Sometimes change provides opportunity for growth. Yanran saw her opportunity to grow as a food and wine critic and ended up becoming even more. Let’s find out more about yanran’s story.
I was amazed when I sat down with Yanran and she gave me a summarized description of herself: project manager, press spokesperson, food and wine critic, writer, e-commerce entrepreneur, president of Dongcheng Catering Association and a mom of a daughter. She spoke of her titles as blasé as a math teacher counting numbers in sequence, her soft voice carrying the atmosphere while she made tea for me at the same time. I couldn’t wait to hear more.
“Wine critic” was her first well-known title. She found her interest in wine 10 years ago while working for a fortune 500 company as a project manager. In order to understand wine more, she tried wines in diverse places and wrote reviews—or “wine-tasting notes” in her words—on the most professional websites at the time. Because of her precise and vivid description of the wines’ taste and textured flavors, many professionals left comments to approve her critic pieces.
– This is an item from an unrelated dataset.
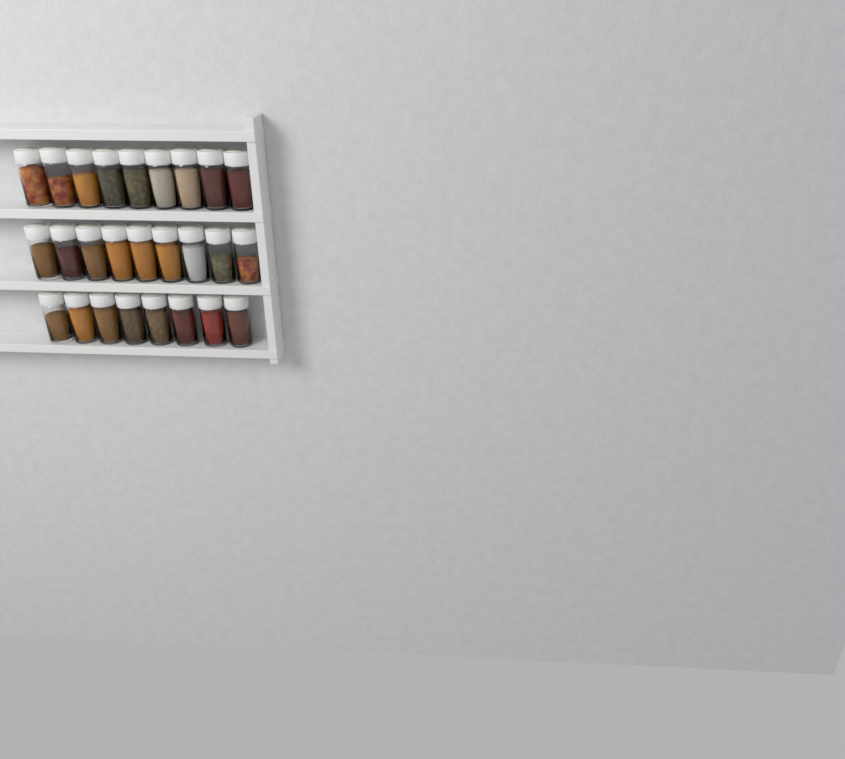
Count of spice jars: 26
With such encouragement, she insisted on writing and sharing her opinions of the grapey thirst-quencher.
With a few years’ writing foundation, one day Yanran was invited to attend a test event organized by the Guangdong Wine Association, where she ended up becoming one of 12 people as the first members’ group of “Guangdong Senior Wine Tasters.” She’s the only one from Dongguan. “It represents how I became a master from a greenhorn,” she said, “Some experts are more theorized, whereas I have more practical experience.” She used a metaphor to describe how she gained certificates to verify her professionalism later on, “I get on the train first, and buy the ticket after.” She’s now the Senior Certified Instructor of the U.S. ISG (International Sommelier Guild), National Sommelier, etc.
“Passion and interest are the best teachers.”
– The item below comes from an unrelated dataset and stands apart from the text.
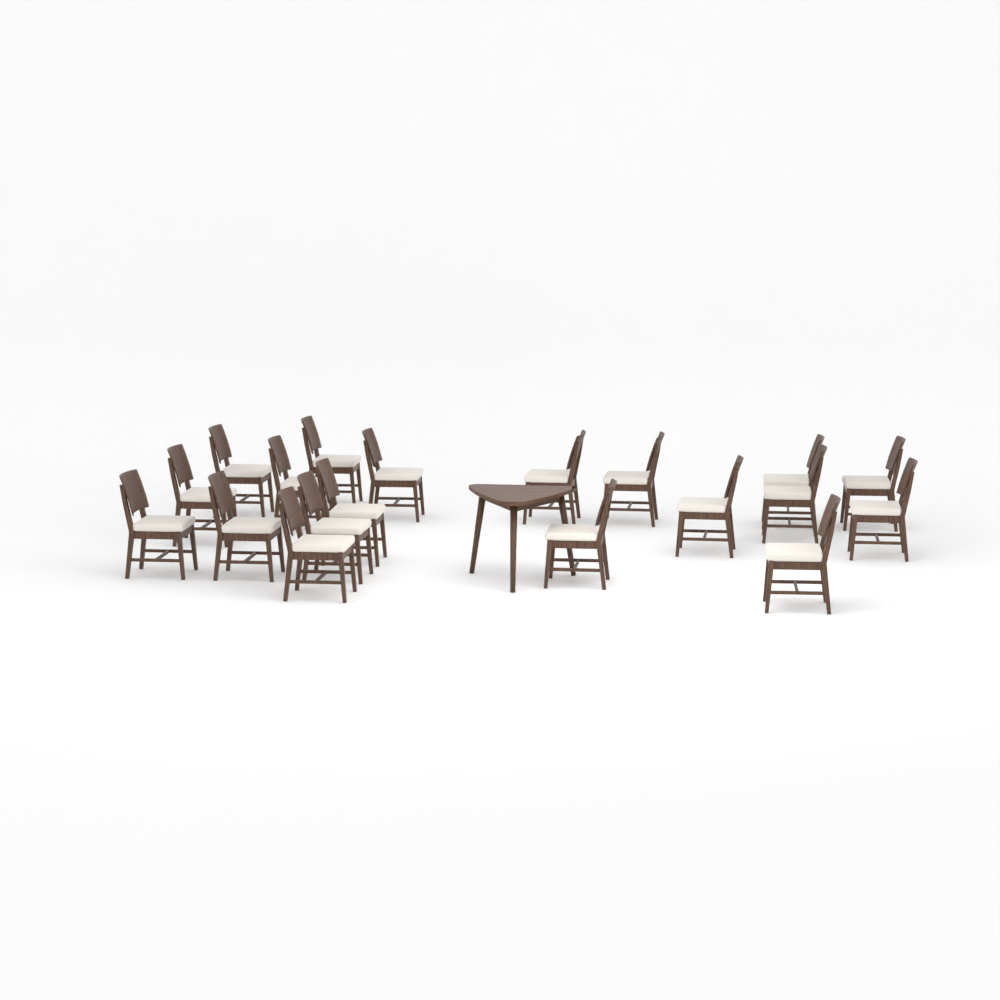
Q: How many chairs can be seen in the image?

The title of project manager to a less demanding role bought her more time for her side hustle. Over time, her reputation accumulated, and her pieces kept showing up in the public eye. One day, an editor from the local newspaper approached her and encouraged her to write as a food critic, thus she started on her merry way.
When her critic position occupied most of her time, she decided to quit and start her own business, including content output from her WeChat account, PR management and e-commerce. Three years ago, interestingly she created her own recipe of adding black truffle into local la chang (sausage) and sold it to followers all around China, showing her real sense of entrepreneurialship. This year, she successfully sold local lychees priced at 188 RMB/500g. “Each lesson in your life can be a good experience, as long as you know how to digest it,” she commented, regarding the challenges she has faced. I was curious about how Yanran balances her job and family—this time, she didn’t smile when answering— “I felt guilty toward my girl when I became busier and busier.”
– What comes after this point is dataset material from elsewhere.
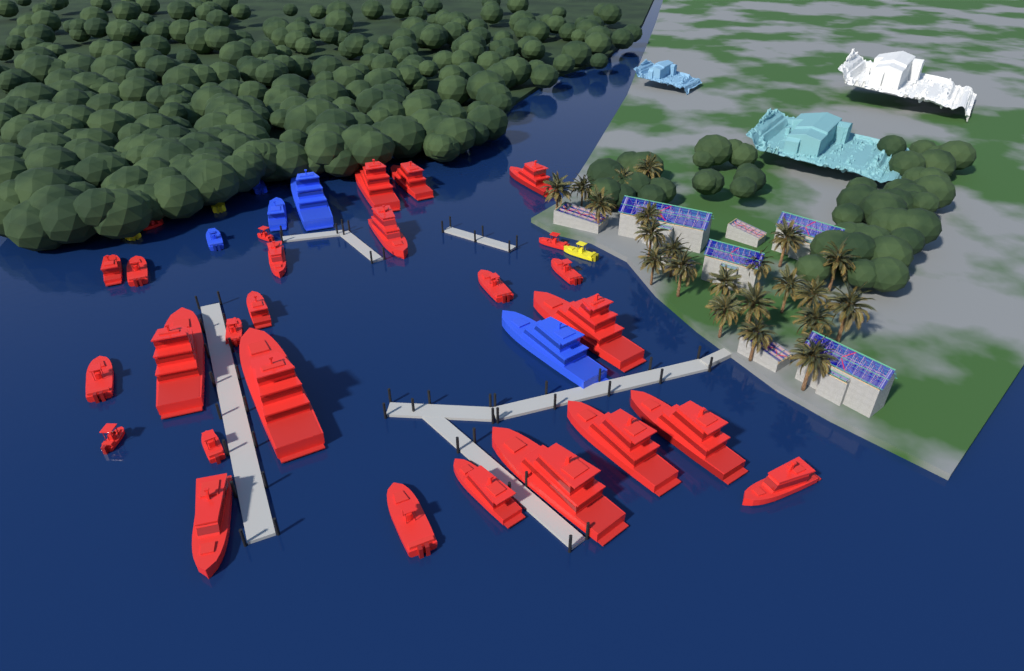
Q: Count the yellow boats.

A book was placed in front of me, written by her. “Reviewing food and wine occupied my mealtimes with my daughter. I realized that morning time was the time in which I could fully be with her.” She sipped her tea and continued, “She happened to show interest in drawing but was lacking confidence at that time. So, I encouraged her to draw with a pen on paper and I would “draw” with breakfast items on the plate.” Ultimately, 65 of more than 300 created breakfasts featured in her book. “Passion and interest are the best teachers,” she told me.
Recently, Yanran has gained one more title—the president of the Dongcheng Catering Association. Originally her position was general secretary, during which time she made a proposal with details and presented it to the related department, with the slogan “To build Dongcheng Catering Association intow the most energetic catering association in the Greater Bay Area in three years.” Finally, she was nominated as the president. “I think the only unchangeable thing in life is that we keep changing. All we need to do is do what we need to do, and do it well.” Such a thought-provoking sentence. I lifted my tea, and tasted it.